Shorty touched Kit significantly with his elbow and said in an undertone:

“Cold feet. Dollars to doughnuts they don’t go through.”

Kit scarcely heard. From the beginning of the boat trip he had been learning the stubbornness and inconceivable viciousness of the elements, and this glimpse of what was below him acted as a challenge. “We’ve got to ride that ridge,” he said. “If we get off it we’ll hit the walls.”

“And never know what hit us,” was Shorty’s verdict. “Can you swim, Smoke?”

“I’d wish I couldn’t if anything went wrong in there.”

“That’s what I say,” a stranger, standing alongside and peering down into the Canyon, said mournfully. “And I wish I were through it.”

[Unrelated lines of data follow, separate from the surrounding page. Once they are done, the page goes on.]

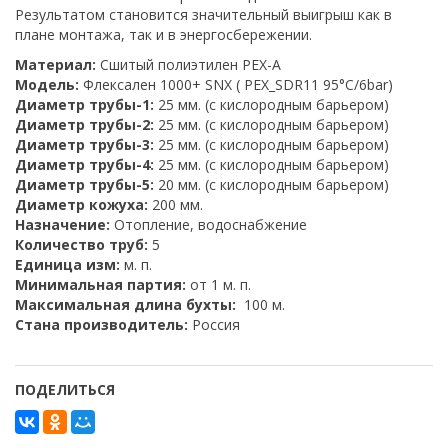
Результатом становится значительный выигрыш как в
плане монтажа, так и в энергосбережении.
Материал:
Сшитый полиэтилен PEX-A
Модель:
Флексален 1000+ SNX ( PEX_SDR11 95°C/6bar)
Диаметр трубы-1:
25 мм. (с кислородным барьером)
Диаметр трубы-2:
25 мм. (с кислородным барьером)
Диаметр трубы-3:
25 мм. (с кислородным барьером)
Диаметр трубы-4:
25 мм. (с кислородным барьером)
Диаметр трубы-5:
20 мм. (с кислородным барьером)
Диаметр кожуха:
200 мм.
Назначение:
Отопление, водоснабжение
Количество труб:
5
Единица изм:
м. п.
Минимальная партия:
от 1 м. п.
Максимальная длина бухты:
100 м.
Стана производитель:
Россия
ПОДЕЛИТЬСЯ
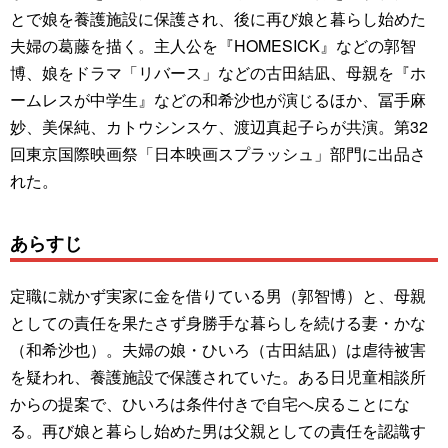
とで娘を養護施設に保護され、後に再び娘と暮らし始めた
夫婦の葛藤を描く。主人公を『HOMESICK』などの郭智
博、娘をドラマ「リバース」などの古田結凪、母親を『ホ
ームレスが中学生』などの和希沙也が演じるほか、冨手麻
妙、美保純、カトウシンスケ、渡辺真起子らが共演。第32
回東京国際映画祭「日本映画スプラッシュ」部門に出品さ
れた。
あらすじ
定職に就かず実家に金を借りている男（郭智博）と、母親
としての責任を果たさず身勝手な暮らしを続ける妻・かな
（和希沙也）。夫婦の娘・ひいろ（古田結凪）は虐待被害
を疑われ、養護施設で保護されていた。ある日児童相談所
からの提案で、ひいろは条件付きで自宅へ戻ることにな
る。再び娘と暮らし始めた男は父親としての責任を認識す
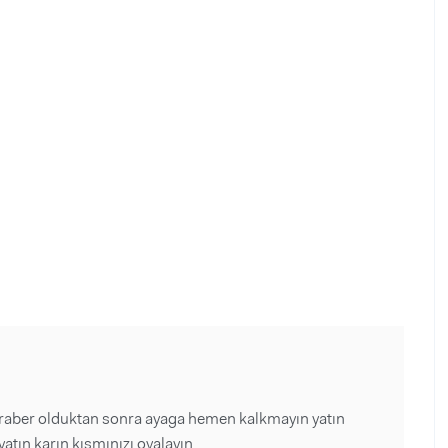
beraber olduktan sonra ayaga hemen kalkmayın yatın
yatın karın kısmınızı ovalayın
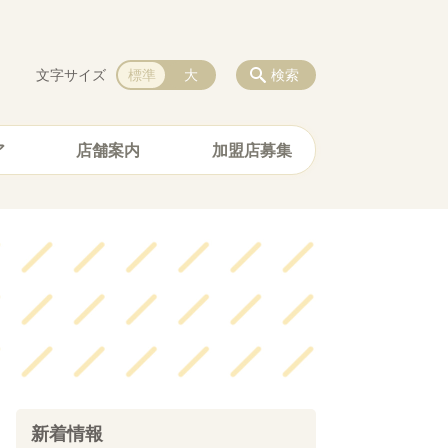
文字サイズ
標準
大
検索
ア
店舗案内
加盟店募集
新着情報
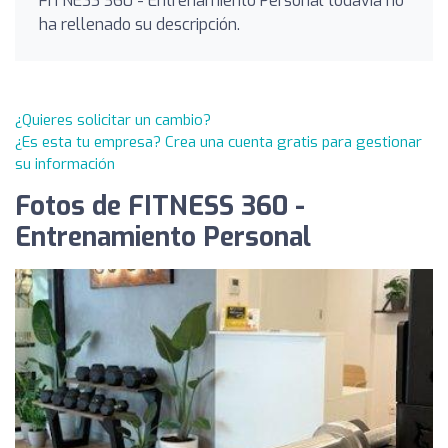
FITNESS 360 - Entrenamiento Personal todavía no
ha rellenado su descripción.
¿Quieres solicitar un cambio?
¿Es esta tu empresa? Crea una cuenta gratis para gestionar
su información
Fotos de FITNESS 360 -
Entrenamiento Personal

“I wouldn’t sell my chance to go through,” Kit answered.

He spoke honestly, but it was with the idea of heartening the man. He turned to go back to the boat.

“Are you going to tackle it?” the man asked.

Kit nodded.

“I wish I could get the courage to,” the other confessed. “I’ve been here for hours. The longer I look, the more afraid I am. I am not a boatman, and I have with me only my nephew, who is a young boy, and my wife. If you get through safely, will you run my boat through?”

Kit looked at Shorty, who delayed to answer.

“He’s got his wife with him,” Kit suggested. Nor had he mistaken his man.

“Sure,” Shorty affirmed. “It was just what I was stopping to think about. I knew there was some reason I ought to do it.”

Again they turned to go, but Sprague and Stine made no movement.

“Good luck, Smoke,” Sprague called to him. “I’ll – er – ” He hesitated. “I’ll just stay here and watch you.”

“We need three men in the boat, two at the oars and one at the steering-sweep,” Kit said quietly.

Sprague looked at Stine.

“I’m damned if I do,” said that gentleman. “If you’re not afraid to stand here and look on, I’m not.”

“Who’s afraid?” Sprague demanded hotly.

Stine retorted in kind, and their two men left them in the thick of a squabble.

“We can do without them,” Kit said to Shorty. “You take the bow with a paddle, and I’ll handle the steering-sweep. All you’ll have to do is just to help keep her straight. Once we’re started, you won’t be able to hear me, so just keep on keeping her straight.”

They cast off the boat and worked out to middle in the quickening current. From the Canyon came an ever-growing roar. The river sucked in to the entrance with the smoothness of molten glass, and here, as the darkening walls received them, Shorty took a chew of tobacco and dipped his paddle. The boat leaped on the first crests of the ridge, and they were deafened by the uproar of wild water that reverberated from the narrow walls and multiplied itself. They were half-smothered with flying spray. At times Kit could not see his comrade at the bow. It was only a matter of two minutes, in which time they rode the ridge three-quarters of a mile and emerged in safety and tied to the bank in the eddy below.

Shorty emptied his mouth of tobacco juice – he had forgotten to spit – and spoke.

“That was bear-meat,” he exulted, “the real bear-meat. Say, we want a few, didn’t we? Smoke, I don’t mind tellin’ you in confidence that before we started I was the gosh-dangdest scaredest man this side of the Rocky Mountains. Now I’m a bear-eater. Come on an’ we’ll run that other boat through.”

Midway back, on foot, they encountered their employers, who had watched the passage from above.

“There comes the fish-eaters,” said Shorty. “Keep to win’ward.”

After running the stranger’s boat through, whose name proved to be Breck, Kit and Shorty met his wife, a slender, girlish woman whose blue eyes were moist with gratitude. Breck himself tried to hand Kit fifty dollars, and then attempted it on Shorty.

“Stranger,” was the latter’s rejection, “I come into this country to make money outa the ground an’ not outa my fellow critters.”